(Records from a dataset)
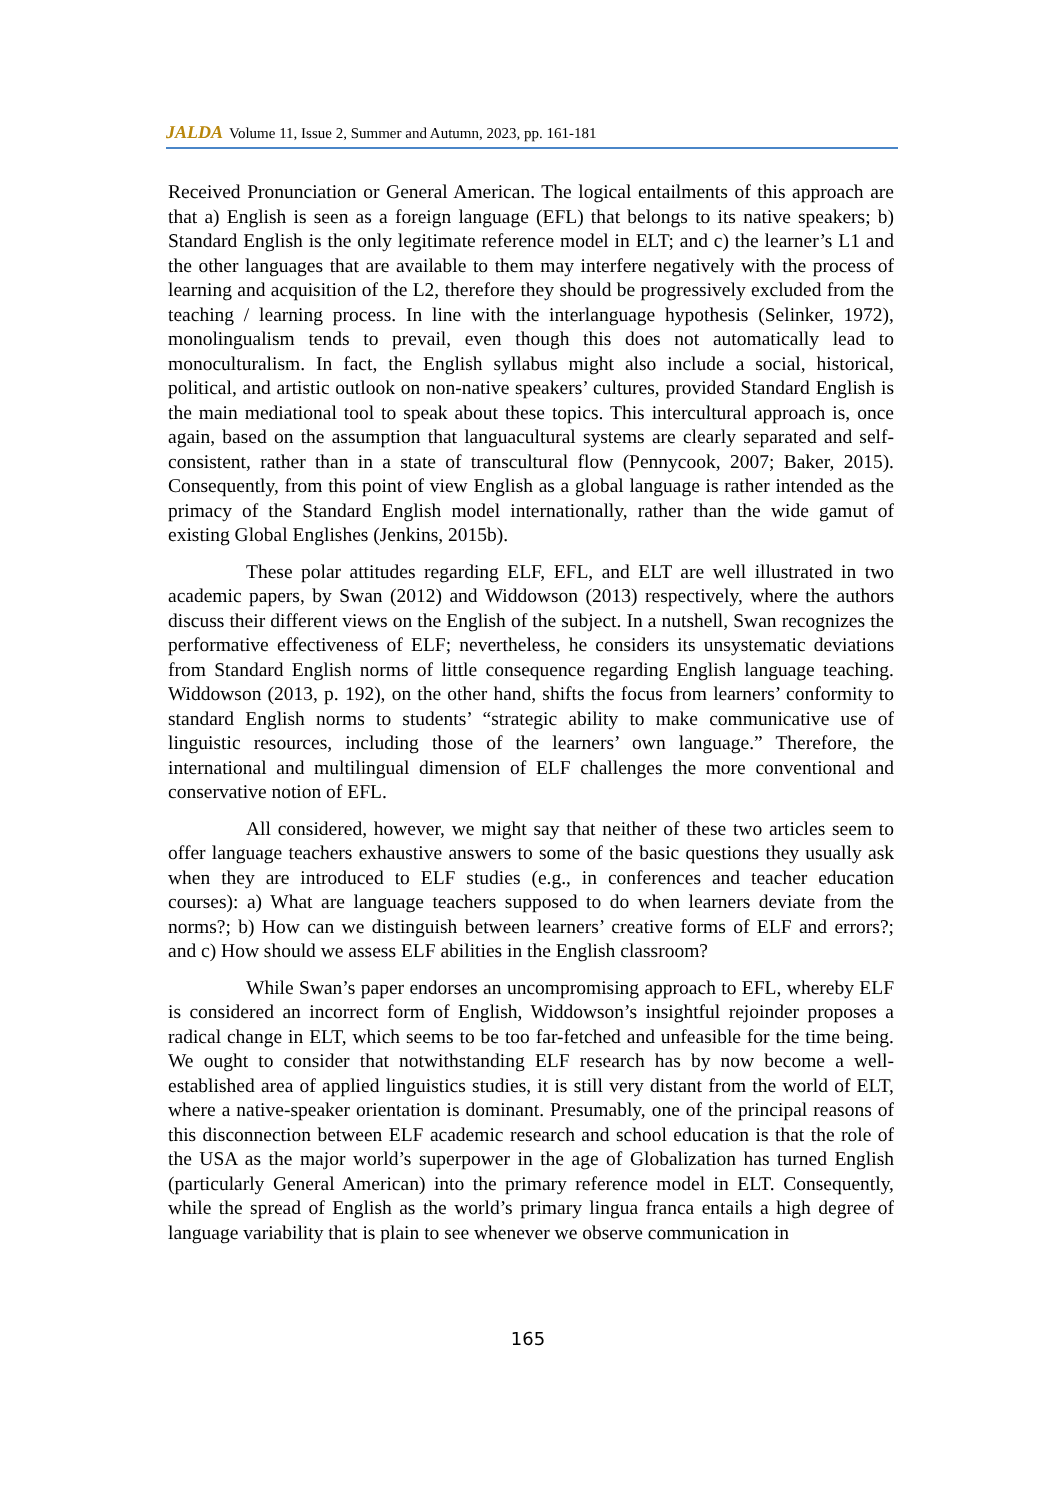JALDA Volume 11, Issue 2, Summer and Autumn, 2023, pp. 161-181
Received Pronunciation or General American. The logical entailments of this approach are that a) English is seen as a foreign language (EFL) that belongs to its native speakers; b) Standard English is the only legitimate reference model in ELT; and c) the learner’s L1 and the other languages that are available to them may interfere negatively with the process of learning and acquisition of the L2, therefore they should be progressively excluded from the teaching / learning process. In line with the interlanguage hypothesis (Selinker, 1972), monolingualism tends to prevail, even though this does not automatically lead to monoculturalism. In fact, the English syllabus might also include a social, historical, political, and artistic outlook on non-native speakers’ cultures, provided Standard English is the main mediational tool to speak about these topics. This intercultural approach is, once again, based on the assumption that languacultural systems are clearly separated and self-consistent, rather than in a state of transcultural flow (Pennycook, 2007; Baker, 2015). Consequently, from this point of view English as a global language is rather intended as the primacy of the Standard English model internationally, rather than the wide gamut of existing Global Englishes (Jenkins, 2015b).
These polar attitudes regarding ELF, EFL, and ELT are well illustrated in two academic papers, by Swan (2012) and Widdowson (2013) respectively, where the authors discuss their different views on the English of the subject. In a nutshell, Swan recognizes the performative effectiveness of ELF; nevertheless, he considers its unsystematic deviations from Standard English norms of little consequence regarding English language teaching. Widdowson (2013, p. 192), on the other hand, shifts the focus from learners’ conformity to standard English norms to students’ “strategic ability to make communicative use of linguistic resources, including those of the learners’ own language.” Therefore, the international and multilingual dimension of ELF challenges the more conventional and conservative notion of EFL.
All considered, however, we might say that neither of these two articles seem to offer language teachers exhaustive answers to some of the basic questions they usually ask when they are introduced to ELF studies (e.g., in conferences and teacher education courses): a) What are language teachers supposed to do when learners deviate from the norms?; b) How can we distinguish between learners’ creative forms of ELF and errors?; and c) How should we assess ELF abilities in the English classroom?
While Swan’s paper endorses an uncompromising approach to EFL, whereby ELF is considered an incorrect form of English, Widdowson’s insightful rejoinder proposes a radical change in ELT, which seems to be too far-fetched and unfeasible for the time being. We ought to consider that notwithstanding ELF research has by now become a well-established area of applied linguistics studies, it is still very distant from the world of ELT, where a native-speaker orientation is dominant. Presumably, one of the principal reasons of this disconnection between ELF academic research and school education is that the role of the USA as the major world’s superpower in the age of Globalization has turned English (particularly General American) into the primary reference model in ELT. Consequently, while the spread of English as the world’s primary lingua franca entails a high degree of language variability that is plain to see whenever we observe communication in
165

==

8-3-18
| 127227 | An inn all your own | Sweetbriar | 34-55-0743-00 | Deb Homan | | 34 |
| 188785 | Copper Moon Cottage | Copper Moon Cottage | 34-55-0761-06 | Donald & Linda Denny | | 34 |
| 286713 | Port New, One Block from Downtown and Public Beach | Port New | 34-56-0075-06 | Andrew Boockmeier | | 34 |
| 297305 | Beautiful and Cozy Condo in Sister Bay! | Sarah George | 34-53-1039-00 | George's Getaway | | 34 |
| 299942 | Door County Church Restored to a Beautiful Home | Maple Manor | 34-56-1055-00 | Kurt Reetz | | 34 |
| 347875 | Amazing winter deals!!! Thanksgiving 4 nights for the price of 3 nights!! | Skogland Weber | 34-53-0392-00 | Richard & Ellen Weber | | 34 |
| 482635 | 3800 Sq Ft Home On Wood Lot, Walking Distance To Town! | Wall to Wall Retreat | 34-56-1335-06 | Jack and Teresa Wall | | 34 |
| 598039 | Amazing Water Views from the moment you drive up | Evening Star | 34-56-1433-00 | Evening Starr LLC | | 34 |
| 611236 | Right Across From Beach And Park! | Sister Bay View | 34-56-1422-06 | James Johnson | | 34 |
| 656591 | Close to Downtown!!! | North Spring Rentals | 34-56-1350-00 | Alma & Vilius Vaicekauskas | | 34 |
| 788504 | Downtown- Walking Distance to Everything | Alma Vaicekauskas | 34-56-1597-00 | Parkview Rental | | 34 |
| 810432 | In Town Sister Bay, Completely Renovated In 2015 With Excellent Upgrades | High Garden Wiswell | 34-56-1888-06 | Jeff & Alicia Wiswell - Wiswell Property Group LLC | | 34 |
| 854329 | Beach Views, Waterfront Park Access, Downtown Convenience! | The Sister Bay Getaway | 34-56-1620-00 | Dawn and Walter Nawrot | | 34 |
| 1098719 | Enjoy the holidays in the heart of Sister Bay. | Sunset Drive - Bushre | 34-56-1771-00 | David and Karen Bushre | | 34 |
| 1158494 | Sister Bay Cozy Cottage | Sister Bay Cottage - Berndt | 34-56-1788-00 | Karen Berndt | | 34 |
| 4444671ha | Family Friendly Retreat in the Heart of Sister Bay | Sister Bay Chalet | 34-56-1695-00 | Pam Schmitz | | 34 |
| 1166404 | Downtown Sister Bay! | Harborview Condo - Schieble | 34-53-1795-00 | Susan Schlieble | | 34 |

---

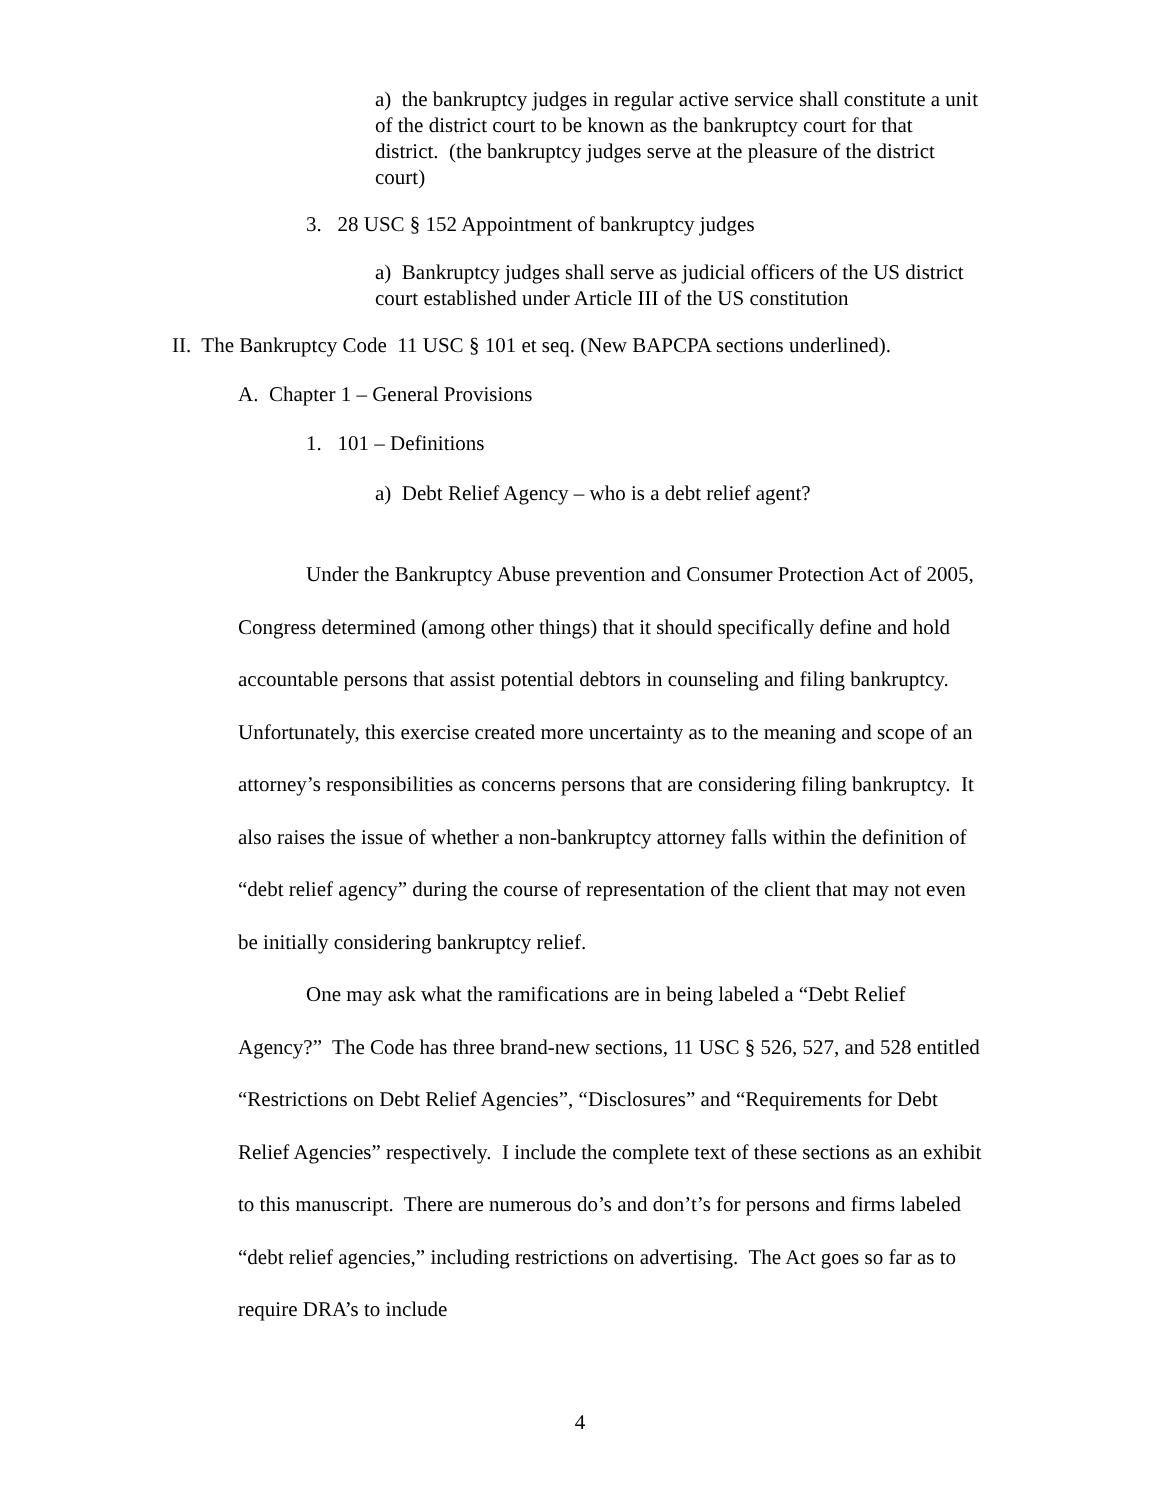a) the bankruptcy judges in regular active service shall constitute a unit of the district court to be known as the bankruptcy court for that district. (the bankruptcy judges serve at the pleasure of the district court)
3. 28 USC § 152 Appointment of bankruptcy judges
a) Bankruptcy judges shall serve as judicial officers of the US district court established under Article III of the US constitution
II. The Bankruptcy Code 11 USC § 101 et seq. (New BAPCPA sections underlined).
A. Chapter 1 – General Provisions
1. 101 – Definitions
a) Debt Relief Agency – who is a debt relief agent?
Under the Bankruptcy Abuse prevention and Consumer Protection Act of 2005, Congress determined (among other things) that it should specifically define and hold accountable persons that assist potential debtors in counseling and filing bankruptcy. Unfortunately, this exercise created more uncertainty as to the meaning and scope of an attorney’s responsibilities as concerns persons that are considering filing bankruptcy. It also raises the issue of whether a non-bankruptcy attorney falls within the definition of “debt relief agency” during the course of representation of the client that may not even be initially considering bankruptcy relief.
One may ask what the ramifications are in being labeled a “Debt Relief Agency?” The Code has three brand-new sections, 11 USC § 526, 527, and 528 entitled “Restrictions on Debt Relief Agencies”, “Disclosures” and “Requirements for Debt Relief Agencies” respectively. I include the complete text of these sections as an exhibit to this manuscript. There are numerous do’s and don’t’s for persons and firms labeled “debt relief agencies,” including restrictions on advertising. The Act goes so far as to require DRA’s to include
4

* [PROBLEM TO SOLVE]
Filter the records above for "considered" and copy every matching line.

* [TASK SOLUTION]
All considered, however, we might say that neither of these two articles seem to offer language teachers exhaustive answers to some of the basic questions they usually ask when they are introduced to ELF studies (e.g., in conferences and teacher education courses): a) What are language teachers supposed to do when learners deviate from the norms?; b) How can we distinguish between learners’ creative forms of ELF and errors?; and c) How should we assess ELF abilities in the English classroom?
While Swan’s paper endorses an uncompromising approach to EFL, whereby ELF is considered an incorrect form of English, Widdowson’s insightful rejoinder proposes a radical change in ELT, which seems to be too far-fetched and unfeasible for the time being. We ought to consider that notwithstanding ELF research has by now become a well-established area of applied linguistics studies, it is still very distant from the world of ELT, where a native-speaker orientation is dominant. Presumably, one of the principal reasons of this disconnection between ELF academic research and school education is that the role of the USA as the major world’s superpower in the age of Globalization has turned English (particularly General American) into the primary reference model in ELT. Consequently, while the spread of English as the world’s primary lingua franca entails a high degree of language variability that is plain to see whenever we observe communication in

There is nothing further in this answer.